À exceção talvez de Batman, sobre quem já circularam todas as maledicências sobre homossexualidade, os grandes heróis de quadrinhos estiveram sempre divididos entre salvar o mundo ou arranjar uma namorada.
Nas versões modernas para o cinema, resolver suas pendengas amorosas parece mais relevante que a responsabilidade pública de guardiões da segurança mundial. E se a identidade secreta foi sempre um contratempo no relacionamento amoroso, agora ela parece mais e mais um fardo, uma tremenda amolação.
Parece ter sido a fórmula encontrada por roteiristas e diretores para dar alguma humanidade a esses heróis maniqueístas por natureza, representantes do bem contra o mal.
Que o diga Tony Stark desse Homem de Ferro III, com seus ataques de pânico e seu jeito infantil de levar a vida inventando novos brinquedinhos eletrônicos. Mais entediado do que nunca com o mundo lá fora e envolvido em salvar seu caso com a secretária. (Se bem que se eu tivesse uma secretária como Gwineth Paltrow, não teria muito conflito de escolha.)
Ele só se mexe quando um bando de ciborgues comandados por um terrorista destrói sua mansão midiática em Malibu. Salvar o presidente dos Estados Unidos nesse imbróglio parece não passar de efeito colateral, risco natural do seu negócio. Um outro tipo de contratempo que ele deixa para seu ajudante.
O grande charme dessa nova versão é esse deboche, um certo ar de que o mundo não tem mesmo jeito e que é melhor se preocupar com o que realmente importa dentro de casa. Emblemático é o tratamento que se dá ao vilão Mandarim, um terrorista meio Bin Laden (Ben Kingsley, maravilhoso) que, vai-se descobrir ao final, não é bem o que parece.
Ou que heróis de quadrinhos são mesmo o que são, uma brincadeira absurda, meio ridícula até, criaturas entre frágeis e patéticas achando que podem salvar a humanidade com suas roupas espalhafatosas e suas mirabolantes engrenagens eletrônicas.
Nessa linha, faz toda a diferença a interpretação inspirada de Robert Downey Júnior, um entediado de carteirinha que transferiu para o filme seu jeito meio cínico de ver e viver a vida.

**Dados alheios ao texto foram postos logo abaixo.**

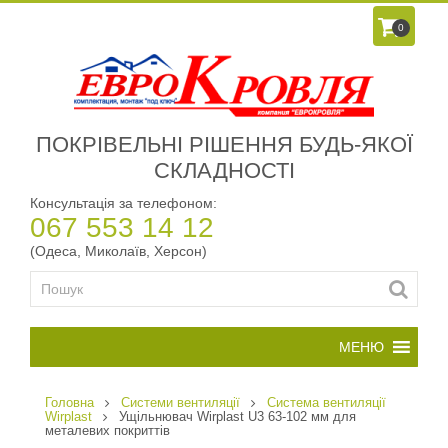
0
ПОКРІВЕЛЬНІ РІШЕННЯ БУДЬ-ЯКОЇ
СКЛАДНОСТІ
Консультація за телефоном:
067 553 14 12
(Одеса, Миколаїв, Херсон)
Головна
Системи вентиляції
Система вентиляції
Wirplast
Ущільнювач Wirplast U3 63-102 мм для
металевих покриттів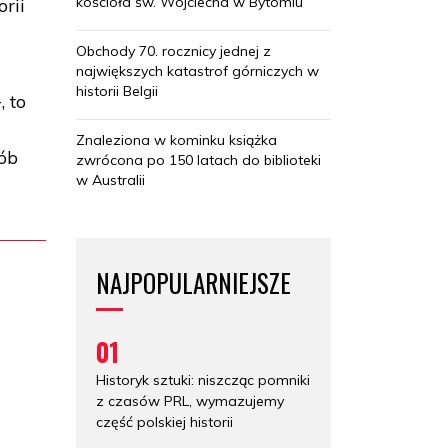
kościoła św. Wojciecha w Bytomiu
rii
Obchody 70. rocznicy jednej z
największych katastrof górniczych w
historii Belgii
, to
Znaleziona w kominku książka
sób
zwrócona po 150 latach do biblioteki
w Australii
NAJPOPULARNIEJSZE
01
Historyk sztuki: niszcząc pomniki
z czasów PRL, wymazujemy
część polskiej historii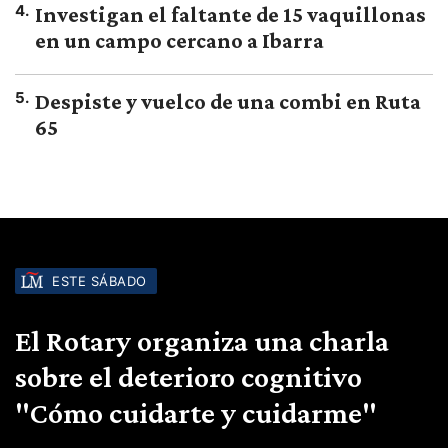
4
.
Investigan el faltante de 15 vaquillonas
en un campo cercano a Ibarra
5
.
Despiste y vuelco de una combi en Ruta
65
ESTE SÁBADO
El Rotary organiza una charla
sobre el deterioro cognitivo
"Cómo cuidarte y cuidarme"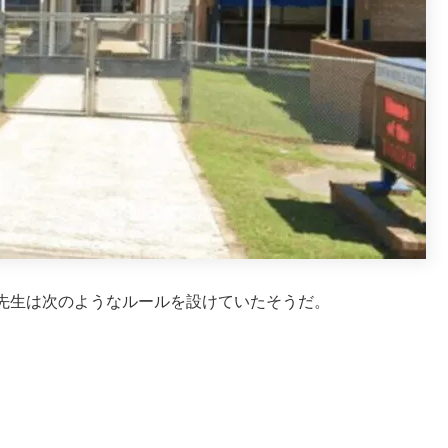
先生は次のようなルールを設けていたそうだ。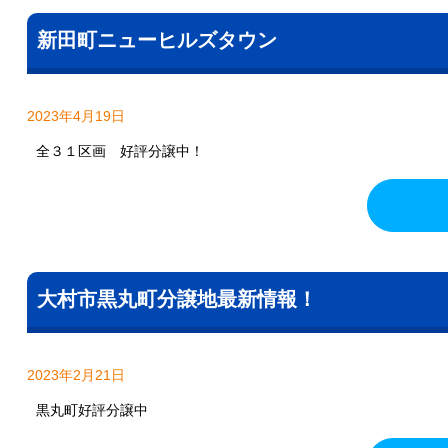
新田町ニューヒルズタウン
2023年4月19日
全３１区画 好評分譲中！
大村市黒丸町分譲地最新情報！
2023年2月21日
黒丸町好評分譲中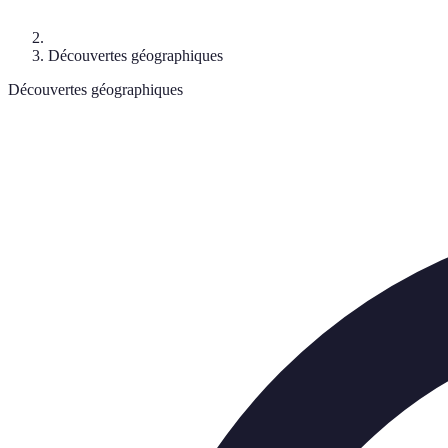
Découvertes géographiques
Découvertes géographiques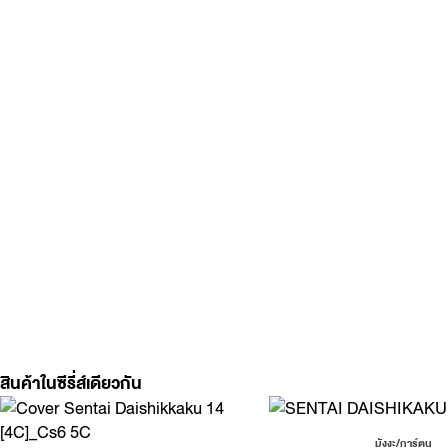
สินค้าในซีรี่ส์เดียวกัน
มังงะ/การ์ตูน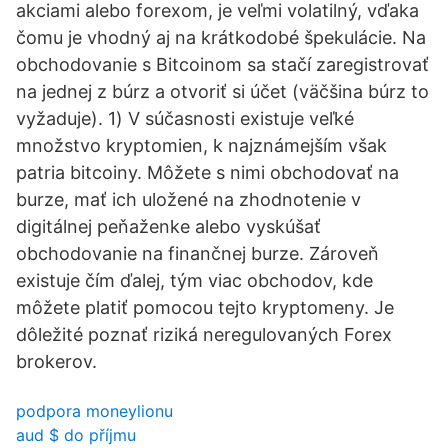
akciami alebo forexom, je veľmi volatilný, vďaka
čomu je vhodný aj na krátkodobé špekulácie. Na
obchodovanie s Bitcoinom sa stačí zaregistrovať
na jednej z búrz a otvoriť si účet (väčšina búrz to
vyžaduje). 1) V súčasnosti existuje veľké
množstvo kryptomien, k najznámejším však
patria bitcoiny. Môžete s nimi obchodovať na
burze, mať ich uložené na zhodnotenie v
digitálnej peňaženke alebo vyskúšať
obchodovanie na finančnej burze. Zároveň
existuje čím ďalej, tým viac obchodov, kde
môžete platiť pomocou tejto kryptomeny. Je
dôležité poznať riziká neregulovaných Forex
brokerov.
podpora moneylionu
aud $ do příjmu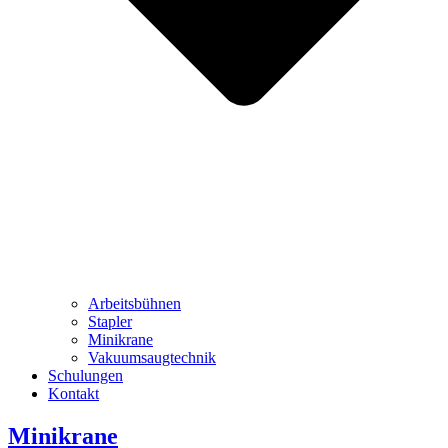
Arbeitsbühnen
Stapler
Minikrane
Vakuumsaugtechnik
Schulungen
Kontakt
Minikrane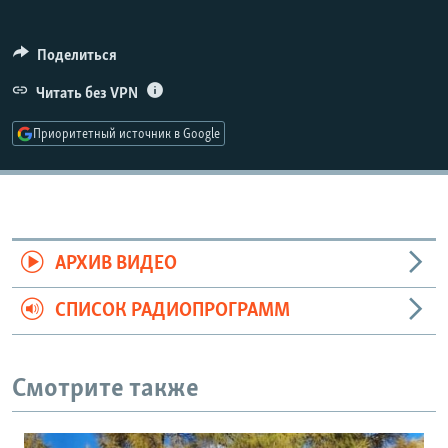
РАСПИСАНИЕ ВЕЩАНИЯ
ПОДПИШИТЕСЬ НА РАССЫЛКУ
Поделиться
Читать без VPN
СОЦИАЛЬНЫЕ СЕТИ
Приоритетный источник в Google
Все сайты РСЕ/РС
АРХИВ ВИДЕО
СПИСОК РАДИОПРОГРАММ
Смотрите также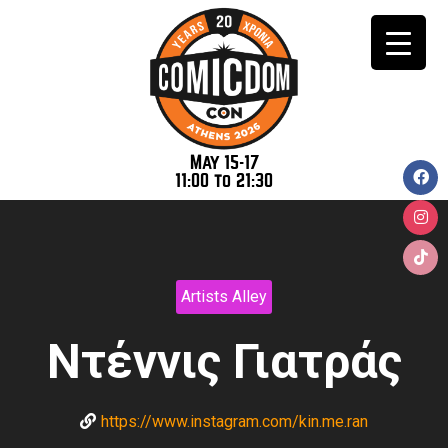
May 15-17
11:00 to 21:30
Artists Alley
Ντέννις Γιατράς
https://www.instagram.com/kin.me.ran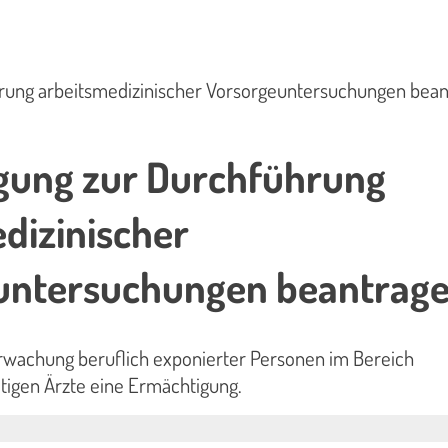
rung arbeitsmedizinischer Vorsorgeuntersuchungen bea
gung zur Durchführung
dizinischer
untersuchungen beantrag
erwachung beruflich exponierter Personen im Bereich
tigen Ärzte eine Ermächtigung.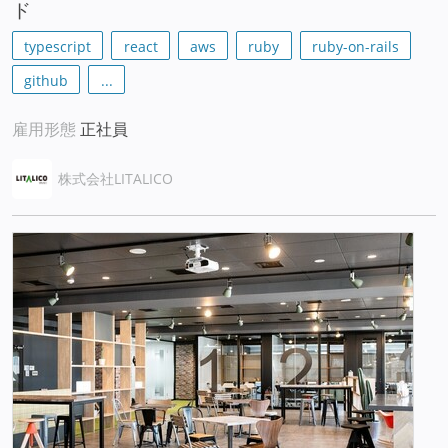
ド
typescript
react
aws
ruby
ruby-on-rails
github
...
雇用形態
正社員
株式会社LITALICO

Com um certo olhar preguiçoso para tudo o que o rodeia, acabou conseguindo dar a ambiguidade e certa grandeza existencial ao seu personagem de lata. E fazendo pela trilogia o que Johnny Depp fez por Piratas do Caribe. Seu pirata de tom efeminado, a princípio rechaçado pelos produtores, deu o corpo e a alma da sequencia.
Leio nos dois grandes críticos, Isabela Boscov e Rubens Ewald Filho, que a direção do novo diretor, Shane Black, deu mais inventividade e humor à sequencia, antes dirigida por John Favreau. Mas Shane Black já javia feito parceria com Downey Júnior em Beijos e Tiros (Kiss Kiss Bang Bang) e sabia muito bem com que material estava trabalhando.